What the exercise asks »
Count the lines below that contain the string "need", and give only the number.

The data: Begin

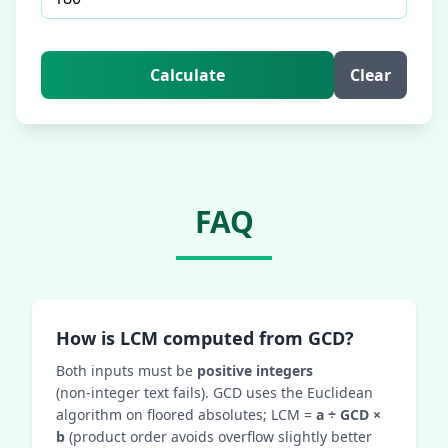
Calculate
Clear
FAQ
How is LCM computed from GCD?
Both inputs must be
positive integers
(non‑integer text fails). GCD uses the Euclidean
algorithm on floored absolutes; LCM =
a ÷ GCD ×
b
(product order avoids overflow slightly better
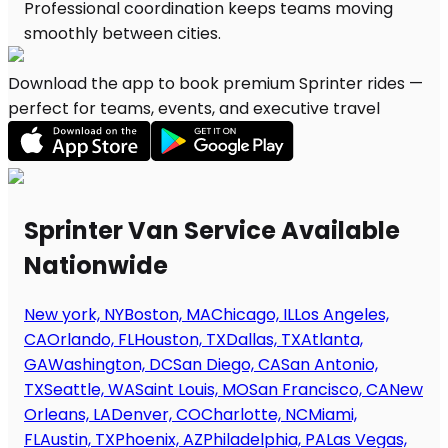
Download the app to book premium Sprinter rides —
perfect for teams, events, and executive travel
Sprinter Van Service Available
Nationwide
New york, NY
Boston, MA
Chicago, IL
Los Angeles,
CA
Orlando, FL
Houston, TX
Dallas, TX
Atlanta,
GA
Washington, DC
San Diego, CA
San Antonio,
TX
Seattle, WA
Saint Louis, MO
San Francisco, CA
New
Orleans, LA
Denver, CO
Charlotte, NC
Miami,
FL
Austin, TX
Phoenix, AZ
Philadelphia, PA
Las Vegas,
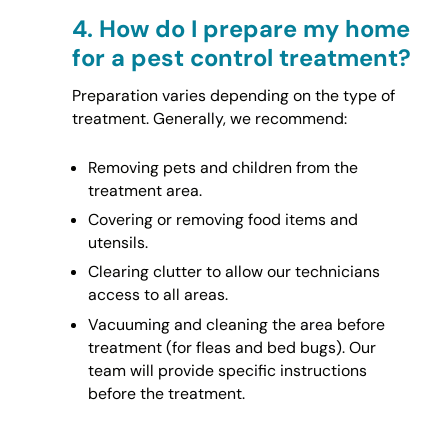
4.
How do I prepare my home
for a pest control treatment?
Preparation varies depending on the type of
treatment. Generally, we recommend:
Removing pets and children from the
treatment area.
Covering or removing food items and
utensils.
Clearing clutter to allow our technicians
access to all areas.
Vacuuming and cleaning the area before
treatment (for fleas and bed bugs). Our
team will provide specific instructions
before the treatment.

The data: End
The data: Begin

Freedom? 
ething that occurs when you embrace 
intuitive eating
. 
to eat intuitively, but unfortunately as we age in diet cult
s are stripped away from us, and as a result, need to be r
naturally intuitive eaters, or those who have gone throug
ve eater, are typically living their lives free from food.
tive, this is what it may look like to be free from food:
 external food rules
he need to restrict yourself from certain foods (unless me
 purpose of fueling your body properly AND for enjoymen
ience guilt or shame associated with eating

The data: End
The data: Begin

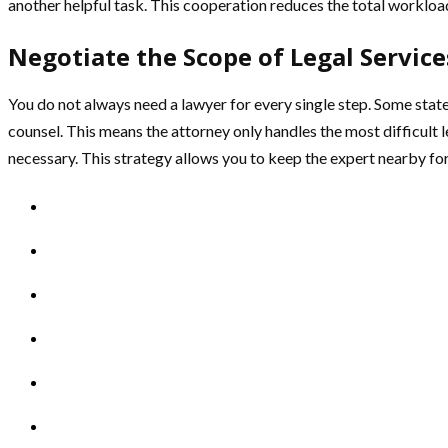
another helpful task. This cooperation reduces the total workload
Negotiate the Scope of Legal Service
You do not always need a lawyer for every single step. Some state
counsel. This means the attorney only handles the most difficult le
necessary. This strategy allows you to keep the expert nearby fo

The data: End

Result of this task »
3